(Stored items from a collection)
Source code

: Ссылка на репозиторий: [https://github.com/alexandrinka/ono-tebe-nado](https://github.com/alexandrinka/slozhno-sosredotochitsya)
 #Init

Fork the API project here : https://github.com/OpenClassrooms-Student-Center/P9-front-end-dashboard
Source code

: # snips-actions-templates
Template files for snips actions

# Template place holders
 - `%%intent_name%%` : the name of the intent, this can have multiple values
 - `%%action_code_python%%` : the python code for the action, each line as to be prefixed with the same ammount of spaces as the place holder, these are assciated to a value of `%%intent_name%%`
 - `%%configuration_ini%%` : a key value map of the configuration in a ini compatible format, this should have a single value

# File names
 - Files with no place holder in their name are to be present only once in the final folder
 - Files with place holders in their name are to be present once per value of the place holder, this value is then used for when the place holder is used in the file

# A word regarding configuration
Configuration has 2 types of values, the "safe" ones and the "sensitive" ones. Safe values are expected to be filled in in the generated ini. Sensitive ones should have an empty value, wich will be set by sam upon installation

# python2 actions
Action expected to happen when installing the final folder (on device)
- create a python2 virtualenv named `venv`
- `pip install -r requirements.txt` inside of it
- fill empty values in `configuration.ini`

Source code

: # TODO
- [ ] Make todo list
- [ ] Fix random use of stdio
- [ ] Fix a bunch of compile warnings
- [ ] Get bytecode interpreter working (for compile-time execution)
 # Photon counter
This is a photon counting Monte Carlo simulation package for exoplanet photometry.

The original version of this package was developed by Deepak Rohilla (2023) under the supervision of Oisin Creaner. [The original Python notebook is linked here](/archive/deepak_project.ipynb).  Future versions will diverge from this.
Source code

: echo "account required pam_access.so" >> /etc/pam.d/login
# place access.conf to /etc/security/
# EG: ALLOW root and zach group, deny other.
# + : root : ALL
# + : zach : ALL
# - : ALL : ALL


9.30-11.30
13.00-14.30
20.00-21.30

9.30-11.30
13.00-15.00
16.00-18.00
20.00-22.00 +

_Problem details_
Could you duplicate all of the data above word for word?

_Answer to the exercise_
Source code

: Ссылка на репозиторий: [https://github.com/alexandrinka/ono-tebe-nado](https://github.com/alexandrinka/slozhno-sosredotochitsya)
 #Init

Fork the API project here : https://github.com/OpenClassrooms-Student-Center/P9-front-end-dashboard
Source code

: # snips-actions-templates
Template files for snips actions

# Template place holders
 - `%%intent_name%%` : the name of the intent, this can have multiple values
 - `%%action_code_python%%` : the python code for the action, each line as to be prefixed with the same ammount of spaces as the place holder, these are assciated to a value of `%%intent_name%%`
 - `%%configuration_ini%%` : a key value map of the configuration in a ini compatible format, this should have a single value

# File names
 - Files with no place holder in their name are to be present only once in the final folder
 - Files with place holders in their name are to be present once per value of the place holder, this value is then used for when the place holder is used in the file

# A word regarding configuration
Configuration has 2 types of values, the "safe" ones and the "sensitive" ones. Safe values are expected to be filled in in the generated ini. Sensitive ones should have an empty value, wich will be set by sam upon installation

# python2 actions
Action expected to happen when installing the final folder (on device)
- create a python2 virtualenv named `venv`
- `pip install -r requirements.txt` inside of it
- fill empty values in `configuration.ini`

Source code

: # TODO
- [ ] Make todo list
- [ ] Fix random use of stdio
- [ ] Fix a bunch of compile warnings
- [ ] Get bytecode interpreter working (for compile-time execution)
 # Photon counter
This is a photon counting Monte Carlo simulation package for exoplanet photometry.

The original version of this package was developed by Deepak Rohilla (2023) under the supervision of Oisin Creaner. [The original Python notebook is linked here](/archive/deepak_project.ipynb).  Future versions will diverge from this.
Source code

: echo "account required pam_access.so" >> /etc/pam.d/login
# place access.conf to /etc/security/
# EG: ALLOW root and zach group, deny other.
# + : root : ALL
# + : zach : ALL
# - : ALL : ALL


9.30-11.30
13.00-14.30
20.00-21.30

9.30-11.30
13.00-15.00
16.00-18.00
20.00-22.00 +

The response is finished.